‘Long days ahead,’ says Eby as B.C.’s wildfire evacuation orders and alerts climb
July 12, 2023 By Dirk Meissner, The Canadian Press
Escalating wildfires and worsening drought across British Columbia signal challenging times ahead, with the province and nation facing the worst fire season in 100 years, said Premier David Eby.
Evacuation orders and alerts were expanded Tuesday near several wildfires in B.C.’s northern regions as communities try to keep residents safe and the BC Wildfire Service battles an increasing number of fires.
Eby, in Winnipeg for a meeting of premiers Tuesday, said help is on the way for fire-threatened communities, but the coming months could see conditions not experienced in a century.
The Regional District of Bulkley Nechako ordered more properties evacuated late Monday near two out-of-control fires in the Burns Lake area of central B.C., including a 3.5-square-kilometre blaze just east of the village, not far from Highway 16.
The district says the evacuation is mainly to protect infrastructure and to close surrounding recreational trails, while the other evacuation, along the north shore of Francois Lake, south of Burns Lake, now affects about 60 properties threatened by the 20-square-kilometre Parrot Lookout wildfire.
B.C.’s emergency information website said that about 150 people are out of their homes and hundreds more are on evacuation alert while the wildfire service website said late Tuesday that it was handling 316 active wildfires across the province, 33 of them sparked within the past day.
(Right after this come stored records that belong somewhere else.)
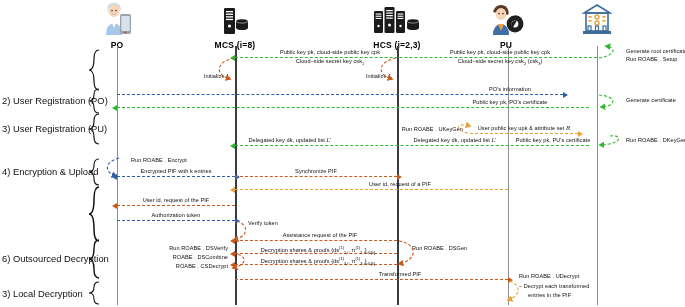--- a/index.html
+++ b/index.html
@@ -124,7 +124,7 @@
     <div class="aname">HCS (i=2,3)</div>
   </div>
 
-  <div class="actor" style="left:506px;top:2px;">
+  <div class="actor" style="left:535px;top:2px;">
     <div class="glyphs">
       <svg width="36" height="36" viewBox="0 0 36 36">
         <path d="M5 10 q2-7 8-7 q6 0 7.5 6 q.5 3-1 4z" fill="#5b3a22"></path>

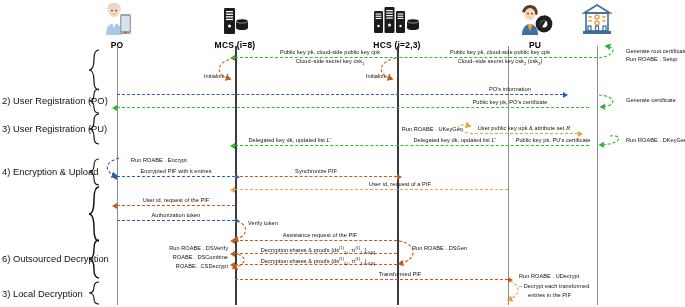--- a/index.html
+++ b/index.html
@@ -194,6 +194,7 @@
       </svg>
   </div>
 
+  <div class="stage" style="top:208px;">5) User Authorization</div>
   <div class="brace" style="top:214px;">
     <svg width="14" height="56" viewBox="0 0 14 56">
         <path d="M11 1 q-5 0 -5 12 q0 15 -5 15 q5 0 5 15 q0 12 5 12" fill="none" stroke="#111" stroke-width="1.5"></path>

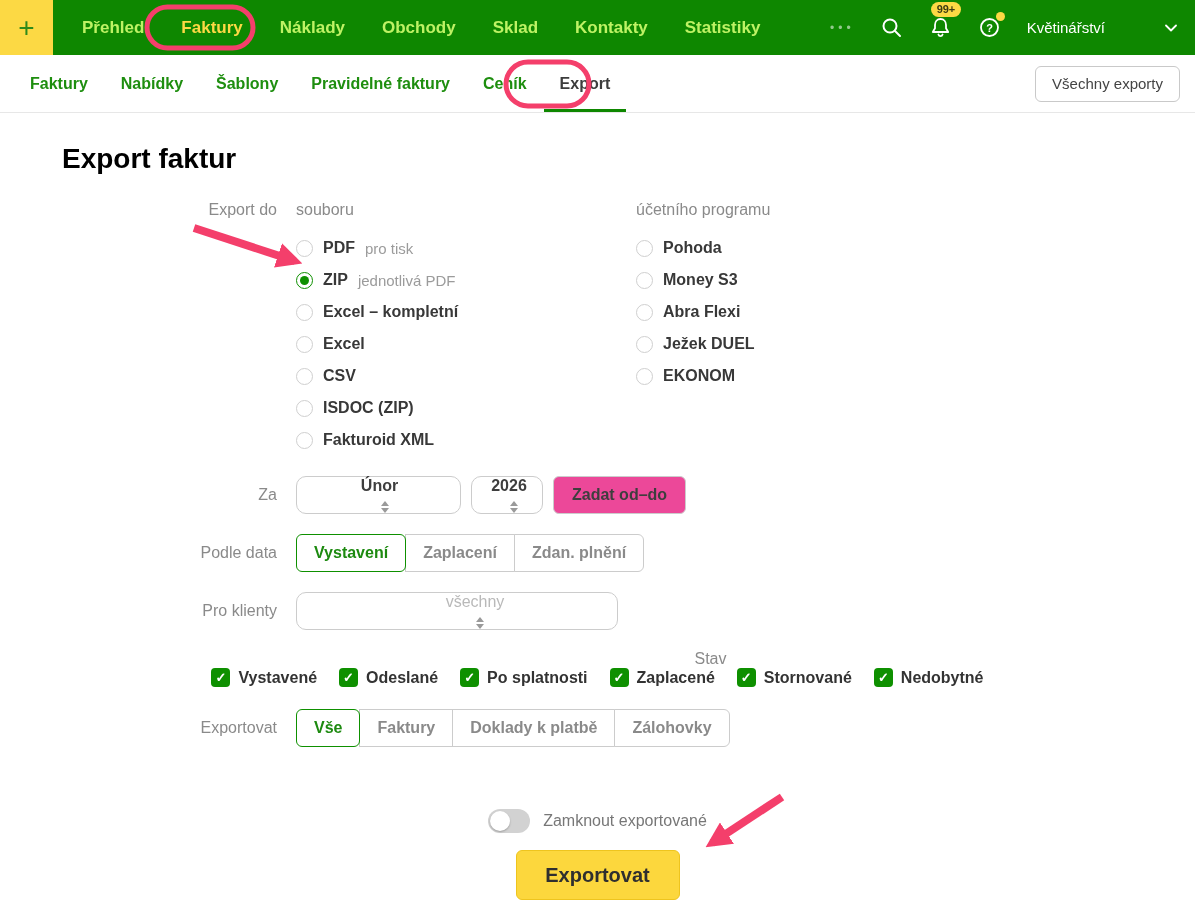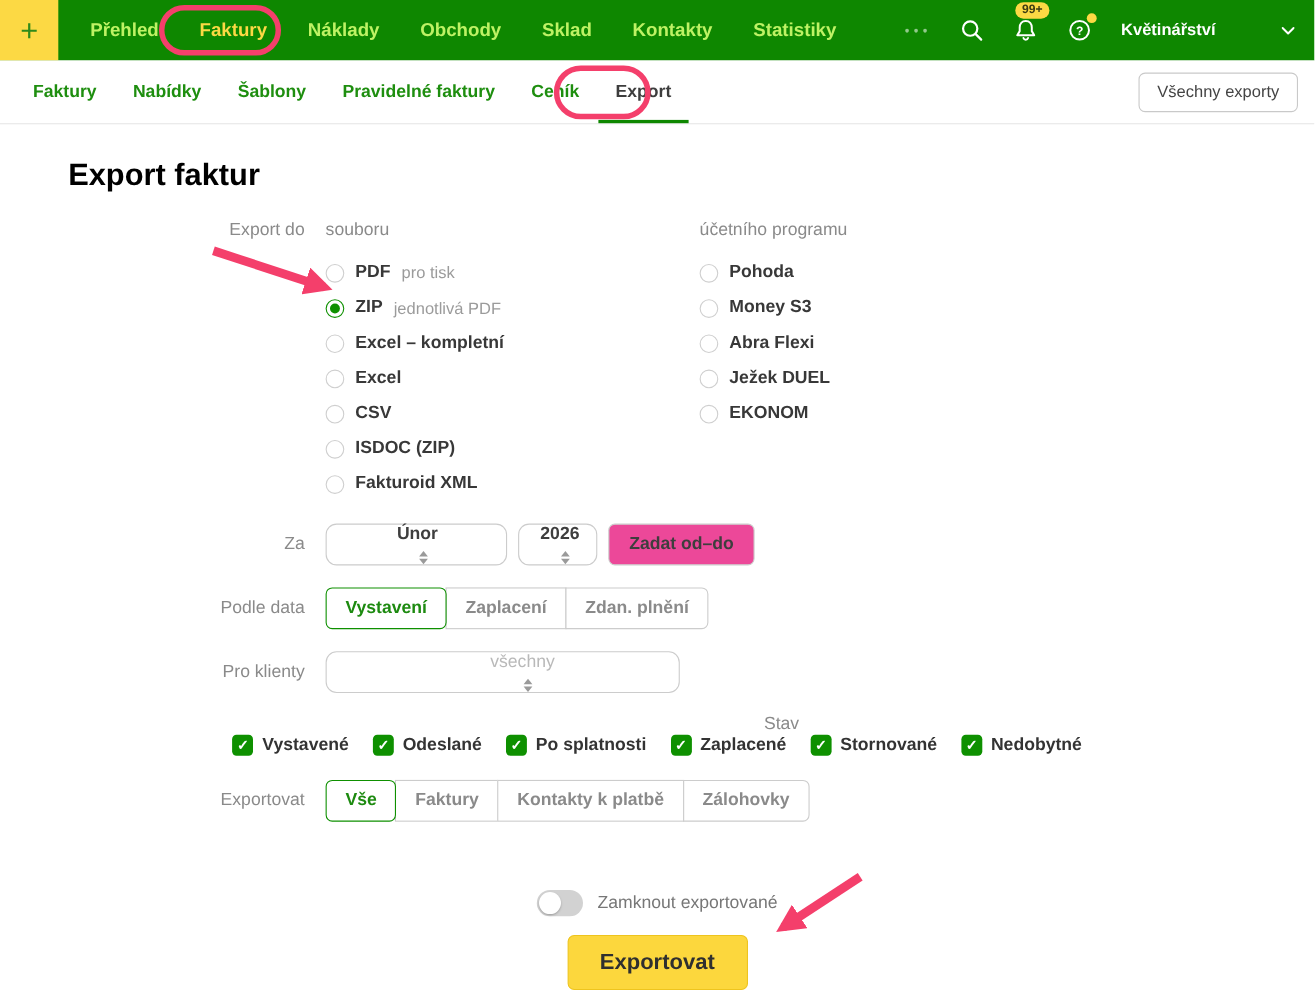--- a/index.html
+++ b/index.html
@@ -17,7 +17,7 @@
   .icon-btn { position:relative; display:flex; align-items:center; justify-content:center; cursor:pointer; background:none; border:none; }
   .badge { position:absolute; top:-14px; left:2px; background:#fcd944; color:#3c3c12; font-size:11px; font-weight:700; border-radius:9px; padding:2px 6px; line-height:1; }
   .help-dot { position:absolute; top:-4px; right:-4px; width:9px; height:9px; border-radius:50%; background:#fcd944; }
-  .account { color:#fff; font-size:15px; font-weight:700; cursor:pointer;text-align:right; }
+  .account { color:#fff; font-size:15px; font-weight:400; cursor:pointer;text-align:right; }
   .chev { margin-left:34px; display:flex; align-items:center; cursor:pointer; }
“To British Columbians who are involved and who are facing potential evacuation or are in a state of emergency, we’re bringing on those resources to support you and your communities to fight those fires,” Eby said.
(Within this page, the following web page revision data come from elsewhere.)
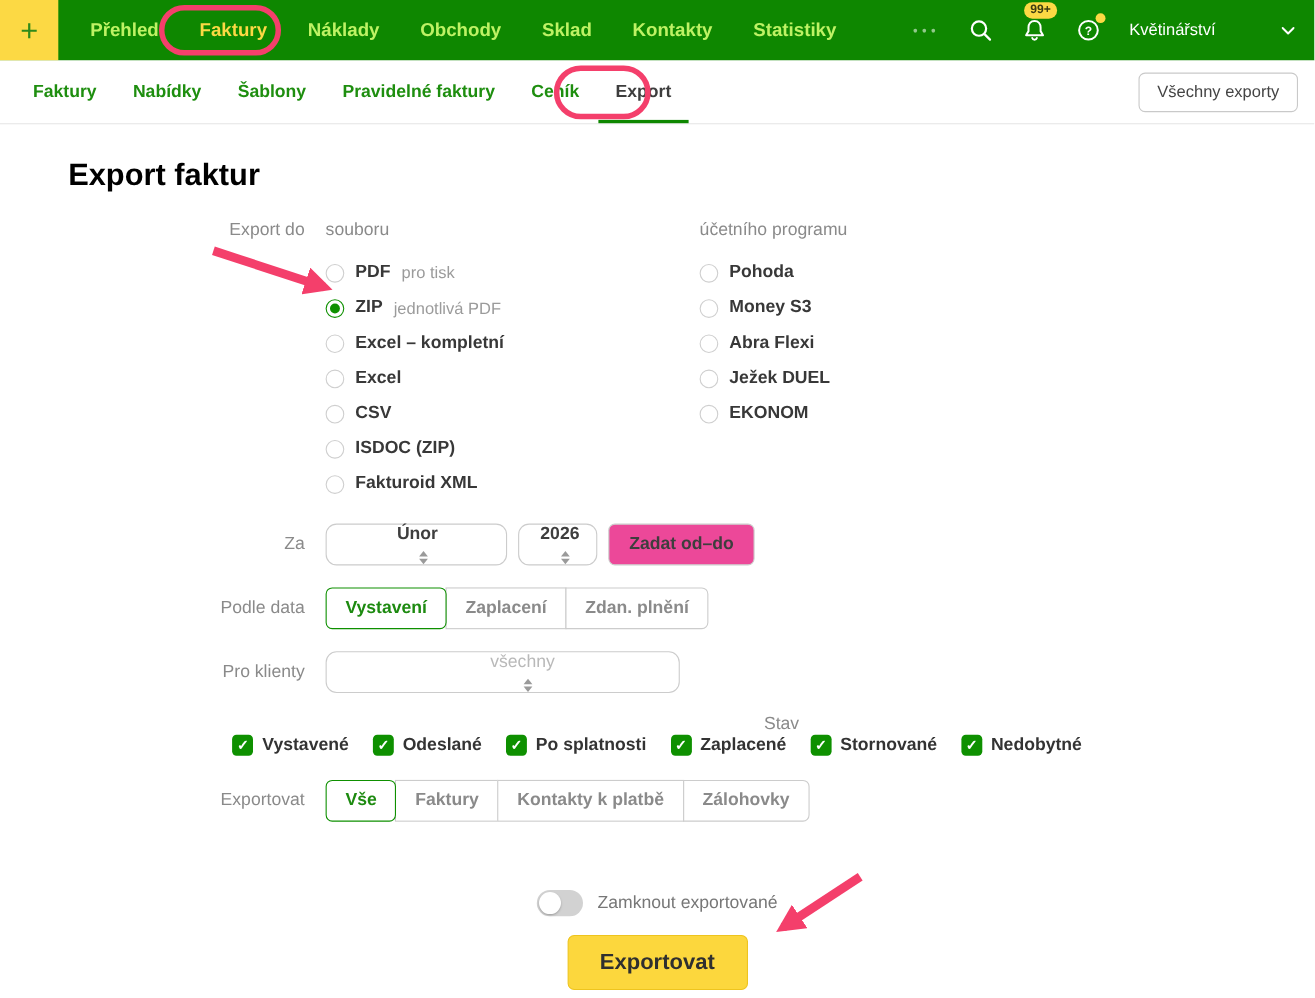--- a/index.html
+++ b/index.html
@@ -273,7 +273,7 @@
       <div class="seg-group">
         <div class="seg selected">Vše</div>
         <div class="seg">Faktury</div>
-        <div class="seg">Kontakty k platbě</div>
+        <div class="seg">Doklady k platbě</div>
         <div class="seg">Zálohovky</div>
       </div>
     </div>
“We expect long days ahead,” Eby said. “The federal government has noted that we expect this to be nationally the worst fire season in 100 years and we don’t expect B.C. will be an exception to that rule given where we are right now.”
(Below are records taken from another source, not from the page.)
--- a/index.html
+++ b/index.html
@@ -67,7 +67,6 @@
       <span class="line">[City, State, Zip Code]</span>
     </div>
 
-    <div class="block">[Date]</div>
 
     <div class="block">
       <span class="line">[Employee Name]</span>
Eby expressed gratitude toward firefighters from the United States and Mexico who are on the “frontlines” battling wildfires with B.C. counterparts.
He said more international firefighters are on the way to B.C. to fight fires and the province has placed orders for more equipment, particularly air support.
The province has already spent $200 million this year fighting the wildfires, Eby said.
In Yukon, crews report a wildfire just west of Whitehorse that has been burning since Saturday is now close to eight square kilometres but is no nearer to homes along the south side of the Alaska Highway.
An evacuation alert for about 155 properties in the Ibex Valley area remains in effect.
Thirty-two firefighters, four wildfire officers and a structure protection team as well as four helicopters and two air-tanker groups are being used to fight the blaze.
A second evacuation alert covering a dozen properties is in place for the Silver Trail between Stewart Crossing and Mayo, about 400 kilometres north of Whitehorse, due to the nearby 10-square-kilometre Reverse Creek fire.
Community Services Minister Richard Mostyn said Tuesday that Yukoners should follow the fire bans in place across the territory and have a 72-hour emergency kit prepared.
“The intense wildfire season our neighbours in the south have experienced this summer has finally arrived in the territory,” he said.
“And while we know seeing plumes of smoke nearby can be stressful, we are urging all Yukoners to keep themselves informed and to stay calm.”
Mike Fancie, a community engagement officer with wildland fire management, said officials are exploring potentially bringing in help from outside the territory to fight the fires.
“As I’m sure everyone across the country has seen, there’s a very high demand for firefighting resources,” he said.
“So our duty officers are working to see what we need and what’s available to ensure that we have enough resources to really ensure that we are able to manage these situations.”
Heat warnings are still posted for Yukon as temperatures nudge 30 C in some places, but Environment Canada says showers and a cooling trend are on the way.
Thunderstorms are forecast for much of the B.C. Interior and large sections of the province and Yukon will have to endure hazy, smoke-filled skies at least for the next several days.
Much of B.C. is facing drought conditions, said Eby.
“Many parts of the province are in significant drought right now,” he said. “We’re seeing levels of drought in our province we usually don’t see until much later in the summer.”
B.C.’s Ministry of Emergency Management and Climate Readiness is expected to provide a provincial drought update later this week.